Se analiza la evolución de las bases teóricas de la
genética cuantitativa y de su aplicación a la práctica
de selección. Se constata que la teoría de la especialidad
está suficientemente validada por resultados empíricos
en los llamados sistemas intensivos pero ése no es el caso
en los sistemas en pastoreo. A estos sistemas no parece poder trasladarse
los mismos objetivos que los escogidos para los sistemas intensivos.
Analizando históricamente el proceso selectivo, partiendo de
la selección natural hasta llegar al más intensivo de
los sistemas, se advierte que mientras en las condiciones naturales
sólo contaba la adaptabilidad de los animales y un menudo potencial
productivo, la intervención del hombre centró la selección
sobre este potencial productivo individual.
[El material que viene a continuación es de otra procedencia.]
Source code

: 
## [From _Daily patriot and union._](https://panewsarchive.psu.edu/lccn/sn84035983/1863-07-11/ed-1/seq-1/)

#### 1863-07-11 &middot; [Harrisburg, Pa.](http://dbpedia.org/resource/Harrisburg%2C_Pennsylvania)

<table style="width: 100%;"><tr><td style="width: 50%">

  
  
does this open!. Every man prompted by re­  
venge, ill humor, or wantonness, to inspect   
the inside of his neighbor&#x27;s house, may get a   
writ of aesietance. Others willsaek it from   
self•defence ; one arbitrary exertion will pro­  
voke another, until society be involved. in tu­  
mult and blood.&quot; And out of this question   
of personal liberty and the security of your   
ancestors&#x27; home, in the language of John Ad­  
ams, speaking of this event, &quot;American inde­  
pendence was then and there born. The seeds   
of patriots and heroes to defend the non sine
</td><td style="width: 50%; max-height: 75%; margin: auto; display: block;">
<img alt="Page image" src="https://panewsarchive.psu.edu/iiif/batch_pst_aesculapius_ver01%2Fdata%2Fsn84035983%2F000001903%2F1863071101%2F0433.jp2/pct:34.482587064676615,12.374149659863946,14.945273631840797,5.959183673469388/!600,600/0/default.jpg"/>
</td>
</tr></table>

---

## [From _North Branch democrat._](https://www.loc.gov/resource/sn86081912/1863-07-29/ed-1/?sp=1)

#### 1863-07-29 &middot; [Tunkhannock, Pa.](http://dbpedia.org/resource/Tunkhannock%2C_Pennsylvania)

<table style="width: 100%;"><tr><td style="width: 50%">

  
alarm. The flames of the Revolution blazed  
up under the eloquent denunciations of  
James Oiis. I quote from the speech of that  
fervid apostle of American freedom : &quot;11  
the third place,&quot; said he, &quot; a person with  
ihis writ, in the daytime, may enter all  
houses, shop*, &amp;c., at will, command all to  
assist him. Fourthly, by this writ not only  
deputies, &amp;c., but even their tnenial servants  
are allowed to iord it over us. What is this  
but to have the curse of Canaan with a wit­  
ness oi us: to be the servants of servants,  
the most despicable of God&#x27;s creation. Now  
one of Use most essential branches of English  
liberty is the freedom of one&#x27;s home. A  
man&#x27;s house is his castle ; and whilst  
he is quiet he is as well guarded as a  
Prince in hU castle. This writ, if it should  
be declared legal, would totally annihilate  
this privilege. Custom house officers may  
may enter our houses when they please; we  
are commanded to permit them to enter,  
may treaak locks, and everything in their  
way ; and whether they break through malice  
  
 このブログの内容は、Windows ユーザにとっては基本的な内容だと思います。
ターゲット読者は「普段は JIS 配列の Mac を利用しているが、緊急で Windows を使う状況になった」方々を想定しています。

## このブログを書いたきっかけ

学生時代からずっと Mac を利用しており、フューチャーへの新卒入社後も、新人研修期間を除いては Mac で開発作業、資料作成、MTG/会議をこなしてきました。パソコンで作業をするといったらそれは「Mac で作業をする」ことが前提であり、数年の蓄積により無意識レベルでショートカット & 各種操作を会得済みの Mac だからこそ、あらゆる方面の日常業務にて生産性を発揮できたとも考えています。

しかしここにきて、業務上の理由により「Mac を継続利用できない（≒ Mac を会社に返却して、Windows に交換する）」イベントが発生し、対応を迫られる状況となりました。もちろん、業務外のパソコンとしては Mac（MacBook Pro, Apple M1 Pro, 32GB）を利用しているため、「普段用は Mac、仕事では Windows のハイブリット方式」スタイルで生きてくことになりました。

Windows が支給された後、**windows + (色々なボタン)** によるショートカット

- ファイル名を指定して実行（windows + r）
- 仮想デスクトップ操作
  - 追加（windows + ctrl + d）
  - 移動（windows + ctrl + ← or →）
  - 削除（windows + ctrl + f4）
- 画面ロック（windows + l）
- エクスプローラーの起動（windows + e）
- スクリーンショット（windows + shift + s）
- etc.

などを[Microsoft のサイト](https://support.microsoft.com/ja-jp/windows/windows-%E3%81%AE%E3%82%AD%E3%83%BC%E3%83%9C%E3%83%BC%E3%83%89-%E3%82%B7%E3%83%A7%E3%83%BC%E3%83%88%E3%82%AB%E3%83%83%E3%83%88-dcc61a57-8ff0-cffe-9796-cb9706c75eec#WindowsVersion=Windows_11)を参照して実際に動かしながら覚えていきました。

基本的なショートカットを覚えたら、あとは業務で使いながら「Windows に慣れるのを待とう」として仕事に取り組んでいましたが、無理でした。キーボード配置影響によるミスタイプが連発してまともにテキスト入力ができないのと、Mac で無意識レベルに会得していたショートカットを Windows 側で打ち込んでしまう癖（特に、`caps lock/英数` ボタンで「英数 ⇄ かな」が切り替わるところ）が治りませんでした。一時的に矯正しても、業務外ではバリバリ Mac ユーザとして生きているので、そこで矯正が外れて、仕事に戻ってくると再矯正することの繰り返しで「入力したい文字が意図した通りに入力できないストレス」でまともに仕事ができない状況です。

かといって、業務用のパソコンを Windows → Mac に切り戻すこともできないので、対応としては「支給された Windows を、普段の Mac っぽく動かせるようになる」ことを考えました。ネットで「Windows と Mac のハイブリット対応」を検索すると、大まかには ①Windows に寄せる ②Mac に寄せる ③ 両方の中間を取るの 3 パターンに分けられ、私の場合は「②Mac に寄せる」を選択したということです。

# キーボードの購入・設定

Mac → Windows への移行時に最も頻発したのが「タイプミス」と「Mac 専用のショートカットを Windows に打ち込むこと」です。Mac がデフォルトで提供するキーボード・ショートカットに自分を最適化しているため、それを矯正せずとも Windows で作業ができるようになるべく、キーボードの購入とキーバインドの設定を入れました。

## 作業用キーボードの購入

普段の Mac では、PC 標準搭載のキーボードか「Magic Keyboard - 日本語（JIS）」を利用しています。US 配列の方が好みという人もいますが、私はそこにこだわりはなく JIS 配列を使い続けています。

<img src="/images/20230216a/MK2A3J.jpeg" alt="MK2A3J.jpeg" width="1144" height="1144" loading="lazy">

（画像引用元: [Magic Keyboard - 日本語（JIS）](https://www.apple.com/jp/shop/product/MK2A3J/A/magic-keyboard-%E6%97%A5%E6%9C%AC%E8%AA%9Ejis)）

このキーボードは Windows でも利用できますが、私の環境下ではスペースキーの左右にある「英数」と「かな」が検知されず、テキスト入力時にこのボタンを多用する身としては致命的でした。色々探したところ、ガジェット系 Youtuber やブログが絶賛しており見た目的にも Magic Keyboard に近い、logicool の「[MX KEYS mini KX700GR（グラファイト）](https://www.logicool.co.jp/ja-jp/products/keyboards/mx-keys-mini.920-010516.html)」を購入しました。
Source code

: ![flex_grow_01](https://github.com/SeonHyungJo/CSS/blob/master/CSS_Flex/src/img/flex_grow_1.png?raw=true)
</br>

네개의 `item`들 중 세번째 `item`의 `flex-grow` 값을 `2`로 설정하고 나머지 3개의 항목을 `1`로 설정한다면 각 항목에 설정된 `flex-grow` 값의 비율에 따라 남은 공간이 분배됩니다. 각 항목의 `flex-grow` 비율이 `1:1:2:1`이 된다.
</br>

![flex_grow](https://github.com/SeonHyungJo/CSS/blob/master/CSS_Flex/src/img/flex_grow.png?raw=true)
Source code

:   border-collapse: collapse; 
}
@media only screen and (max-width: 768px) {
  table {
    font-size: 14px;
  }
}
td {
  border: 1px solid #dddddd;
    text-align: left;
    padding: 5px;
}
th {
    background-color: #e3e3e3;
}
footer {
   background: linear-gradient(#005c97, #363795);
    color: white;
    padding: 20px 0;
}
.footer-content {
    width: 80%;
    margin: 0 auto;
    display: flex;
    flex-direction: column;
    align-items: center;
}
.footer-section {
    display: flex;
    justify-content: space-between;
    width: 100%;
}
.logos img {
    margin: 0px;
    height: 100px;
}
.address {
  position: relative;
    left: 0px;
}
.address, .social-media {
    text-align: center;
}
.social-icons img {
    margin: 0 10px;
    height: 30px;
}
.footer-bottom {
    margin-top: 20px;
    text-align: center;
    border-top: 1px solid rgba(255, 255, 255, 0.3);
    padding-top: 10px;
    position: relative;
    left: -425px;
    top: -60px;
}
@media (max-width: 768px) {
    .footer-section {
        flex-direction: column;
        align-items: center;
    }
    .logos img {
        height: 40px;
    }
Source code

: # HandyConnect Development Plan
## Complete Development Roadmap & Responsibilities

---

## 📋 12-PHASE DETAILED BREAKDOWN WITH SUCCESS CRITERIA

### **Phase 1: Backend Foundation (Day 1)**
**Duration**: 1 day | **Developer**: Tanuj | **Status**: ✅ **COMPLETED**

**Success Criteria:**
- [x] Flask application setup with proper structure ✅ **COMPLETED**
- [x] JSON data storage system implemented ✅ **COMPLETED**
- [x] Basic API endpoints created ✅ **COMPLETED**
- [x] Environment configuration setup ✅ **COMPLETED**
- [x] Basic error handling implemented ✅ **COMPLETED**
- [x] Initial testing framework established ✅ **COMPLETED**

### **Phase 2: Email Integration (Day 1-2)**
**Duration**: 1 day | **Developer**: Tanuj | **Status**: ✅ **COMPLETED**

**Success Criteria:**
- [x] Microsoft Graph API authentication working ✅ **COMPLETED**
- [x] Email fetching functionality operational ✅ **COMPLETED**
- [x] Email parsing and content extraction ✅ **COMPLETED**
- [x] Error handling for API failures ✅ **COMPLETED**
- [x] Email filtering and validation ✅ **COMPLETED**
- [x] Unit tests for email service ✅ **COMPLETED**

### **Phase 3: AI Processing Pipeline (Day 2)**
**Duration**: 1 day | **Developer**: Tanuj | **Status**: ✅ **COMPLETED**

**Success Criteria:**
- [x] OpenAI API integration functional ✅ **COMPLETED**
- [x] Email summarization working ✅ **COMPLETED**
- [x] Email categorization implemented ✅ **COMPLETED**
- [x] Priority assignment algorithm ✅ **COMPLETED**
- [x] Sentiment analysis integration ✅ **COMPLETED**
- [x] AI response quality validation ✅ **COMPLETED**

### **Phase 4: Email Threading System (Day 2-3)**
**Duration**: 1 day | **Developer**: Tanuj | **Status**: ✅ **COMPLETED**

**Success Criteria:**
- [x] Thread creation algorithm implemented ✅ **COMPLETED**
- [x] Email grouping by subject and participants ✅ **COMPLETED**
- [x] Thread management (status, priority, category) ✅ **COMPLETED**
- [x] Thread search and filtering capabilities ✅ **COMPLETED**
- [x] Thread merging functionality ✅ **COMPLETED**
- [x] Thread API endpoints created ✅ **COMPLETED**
Para lograr sus propósitos,
la selección genética estuvo acompañada estrechamente
por la mejora de las condiciones de cría y producción
de los animales. En otras palabras, la selección genética
y la mejora del sistema productivo estuvieron estrechamente relacionadas.
Este proceso creó una mutua dependencia entre el potencial
genético y las características del sistema, al punto
que ya no puede sostenerse la clásica hipótesis de independencia
entre estos factores. Por su parte, en lo que concierne al control
del ambiente estresante que, entre otras cosas, limita la manifestación
total del potencial productivo individual en el sistema en pastoreo,
en este sistema se está lejos de poder practicar un control
similar al que se realiza en los sistemas intensivos. Además,
en el sistema en pastoreo, aparece la contradicción entre la
práctica de la selección genética por mayor producción
individual y la eficiencia de producción por unidad de superficie.
Por lo tanto, se concluye que conviene reorientar la selección
para el sistema en pastoreo, restando importancia a la producción
individual para pasar a realzar la atención sobre la adaptabilidad
animal al sistema como medio para aumentar la eficiencia de producción
por unidad de superficie. En todo caso, en razas de carne, habría
ventajas en considerar la productividad individual como crecimiento
relativo, de la forma que fue definida en el capítulo anterior,
y similarmente en ganado lechero. Generalizando, se expresa la tesis
en cuanto a que la incidencia en la productividad del sistema, de
reproductores seleccionados por mayor potencial de producción
individual, no escapa al patrón común de respuestas
de magnitud decreciente en relación al aumento del uso de insumos,
considerando el nivel genético como un insumo de la mayor importancia.